The mix is loaded by a JCB onto a conveyor, where it first goes through a large meshed rotating drum, called a ‘trommel’ – like a giant washing machine drum.  The glass in the mix (compacted and broken up on collection) falls through the holes in the drum and is collected. 

It spills onto a conveyor where a magnet lifts all metal tins from the belt, a weak electrical charge (known as an eddy current) is sent through the remaining waste. Aluminium cans are momentarily charged to make them magnetic for an instant, which enables them to be removed. 

This leaves mixed plastics, cartons and any contaminants on the conveyor.  As the waste travels along the belt infra red light identifies the waste, it also knows its position on the belt. When the item reaches the appropriate skip it is blown off for bulking up. Even the bottle tops are recycled. A team of people remove any contaminants by hand and they are disposed of to landfill. 

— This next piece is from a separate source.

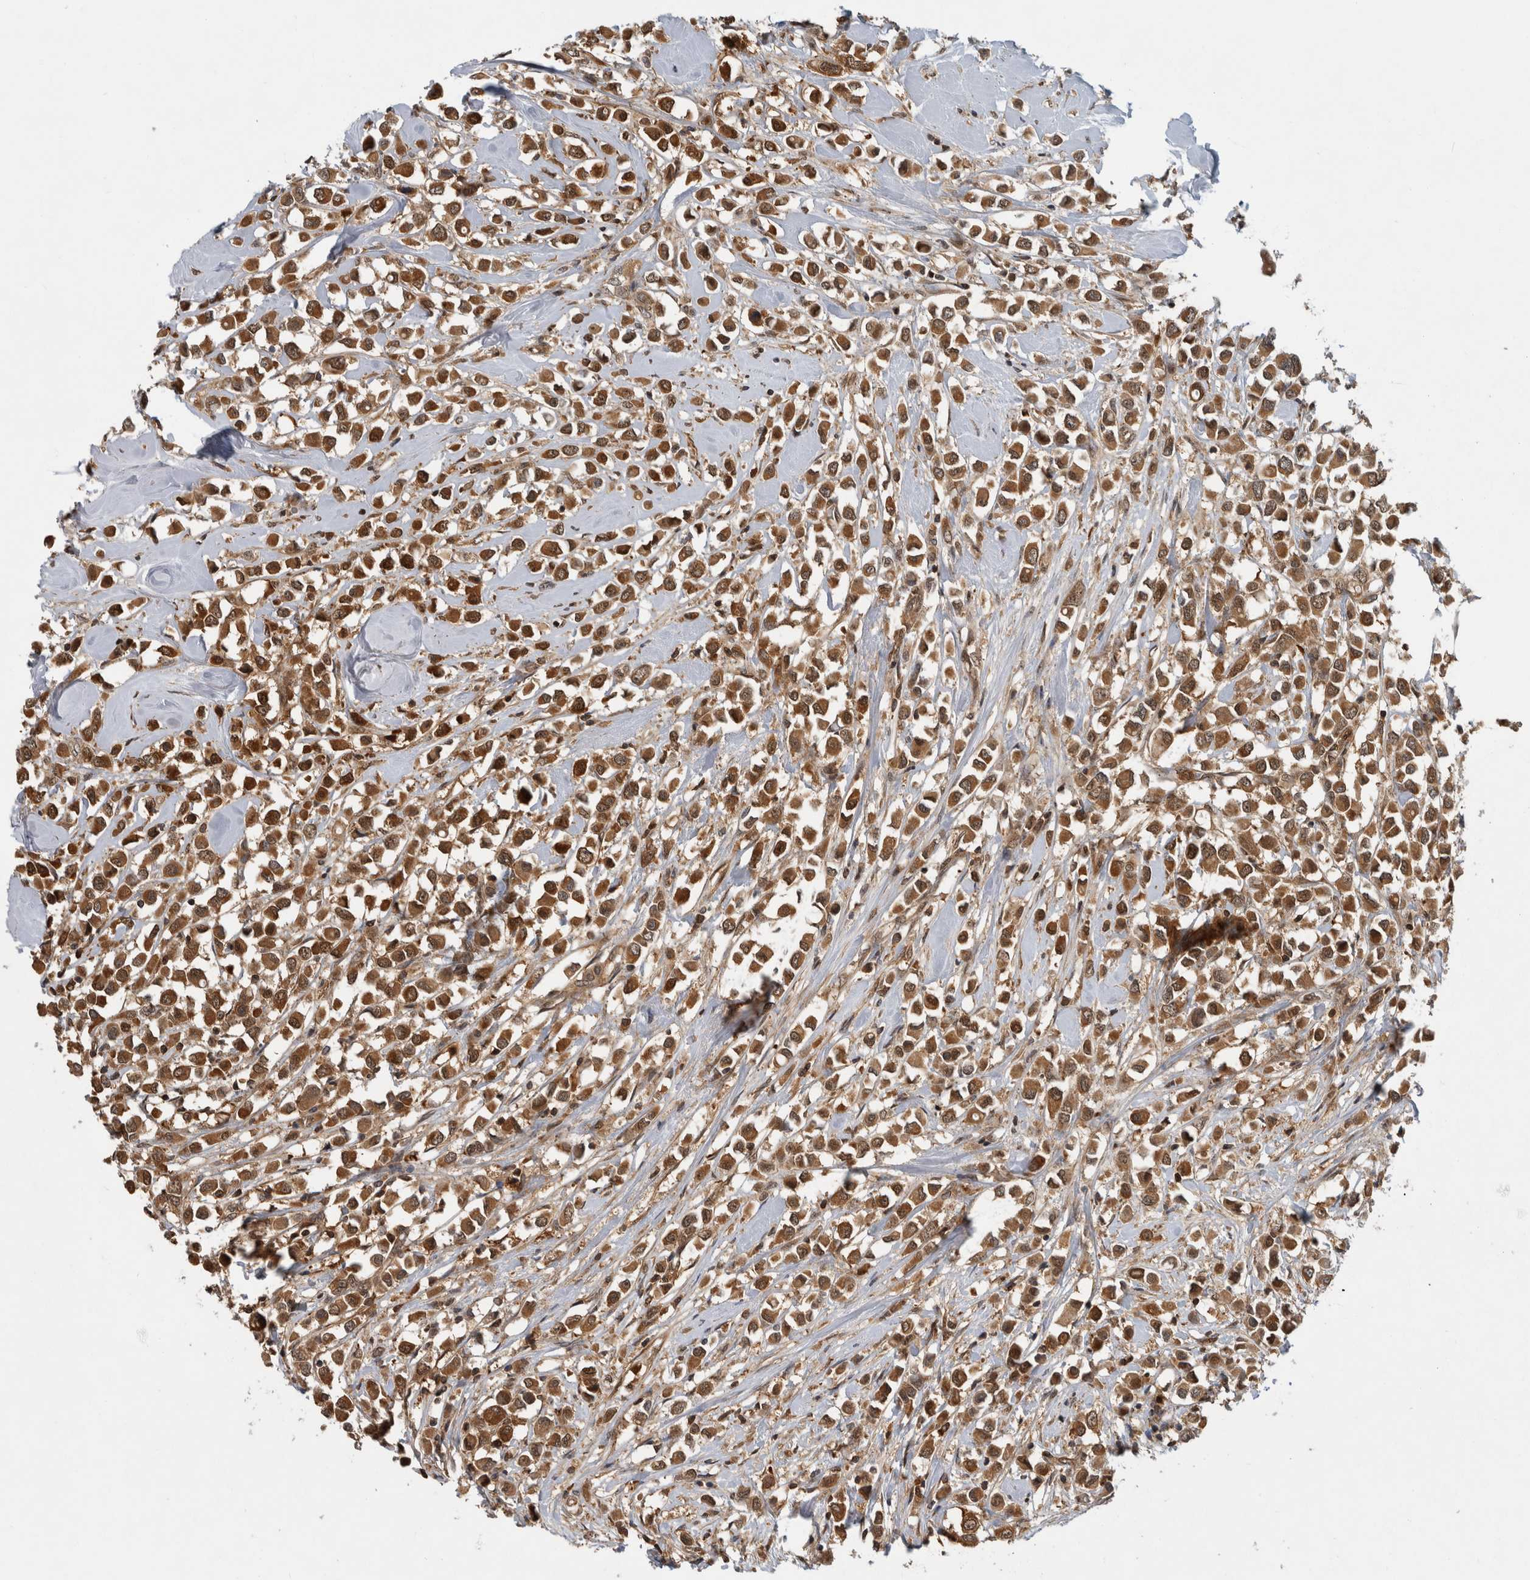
{"staining": {"intensity": "strong", "quantity": ">75%", "location": "cytoplasmic/membranous,nuclear"}, "tissue": "breast cancer", "cell_type": "Tumor cells", "image_type": "cancer", "snomed": [{"axis": "morphology", "description": "Duct carcinoma"}, {"axis": "topography", "description": "Breast"}], "caption": "Breast cancer stained with a brown dye displays strong cytoplasmic/membranous and nuclear positive positivity in about >75% of tumor cells.", "gene": "ASTN2", "patient": {"sex": "female", "age": 61}}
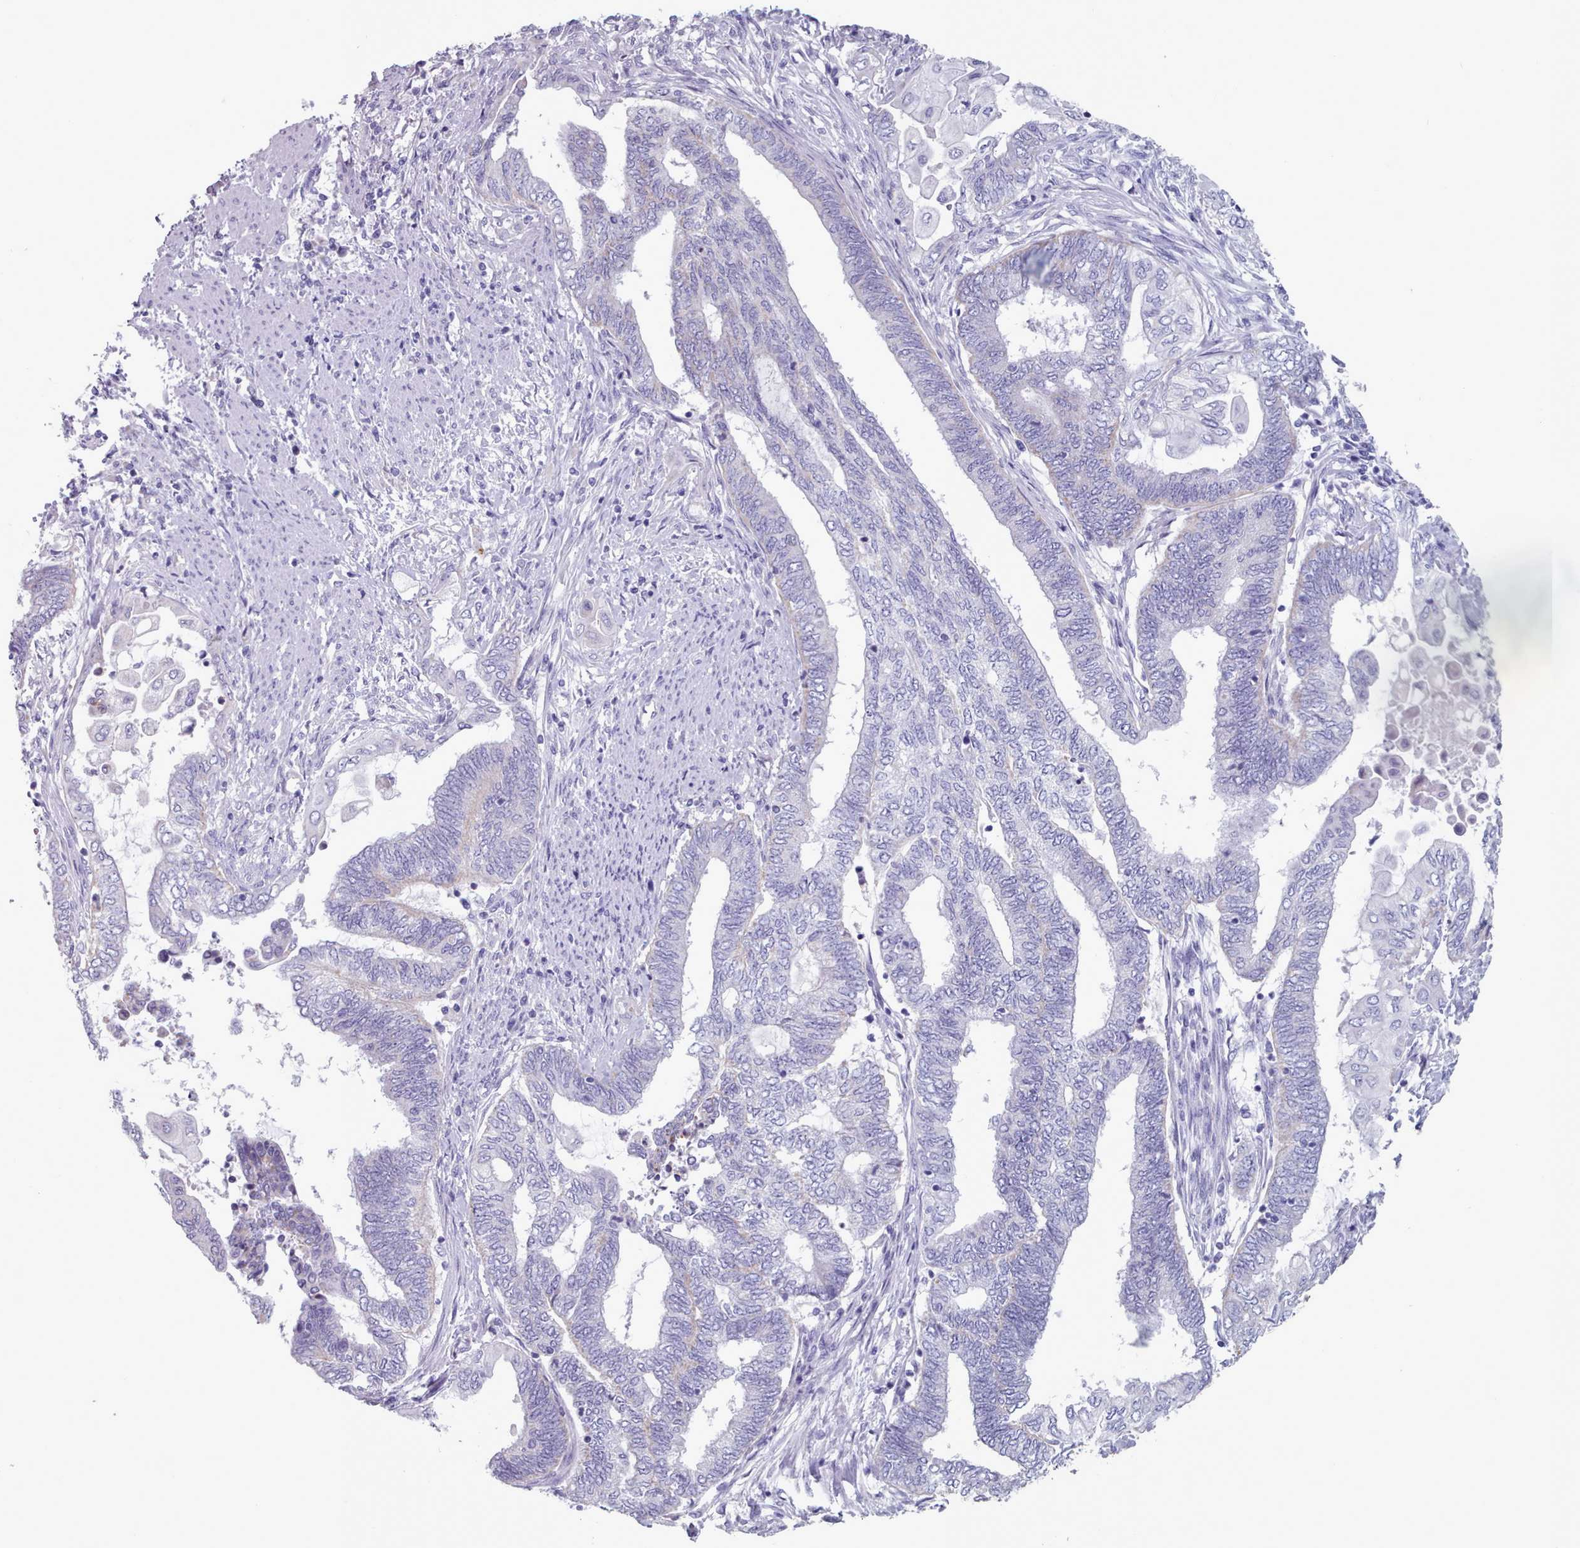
{"staining": {"intensity": "negative", "quantity": "none", "location": "none"}, "tissue": "endometrial cancer", "cell_type": "Tumor cells", "image_type": "cancer", "snomed": [{"axis": "morphology", "description": "Adenocarcinoma, NOS"}, {"axis": "topography", "description": "Uterus"}, {"axis": "topography", "description": "Endometrium"}], "caption": "Immunohistochemical staining of endometrial adenocarcinoma displays no significant staining in tumor cells. Brightfield microscopy of immunohistochemistry stained with DAB (brown) and hematoxylin (blue), captured at high magnification.", "gene": "HAO1", "patient": {"sex": "female", "age": 70}}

The plastics are then taken onto a processing facility nearby where they are treated further.  They are put through a trommel, which spins them and shakes off the dirt.  A beam of light is shone through the bottles to determine whether they are HDPE (High Density Polyethylene) or PET (Polyethylene Terephthalate).   The bottles are further sorted manually and then ground into flakes.  The flakes are washed in hot water and then various flake sorters are used to remove coloured flakes and remaining contaminants.  The PET is treated further to remove the top layer of the bottle and the HDPE is melted, sieved and turned into plastic pellets.

  • The pellets are returned to the moulding machine to be turned back into plastic bottles closing the recycling loop.
  • Collected glass is sorted by colour and melted down into coloured glass.
  • Tins and Aluminium are taken to a foundry to be turned into blocks
  • Cartons are turned into brown board.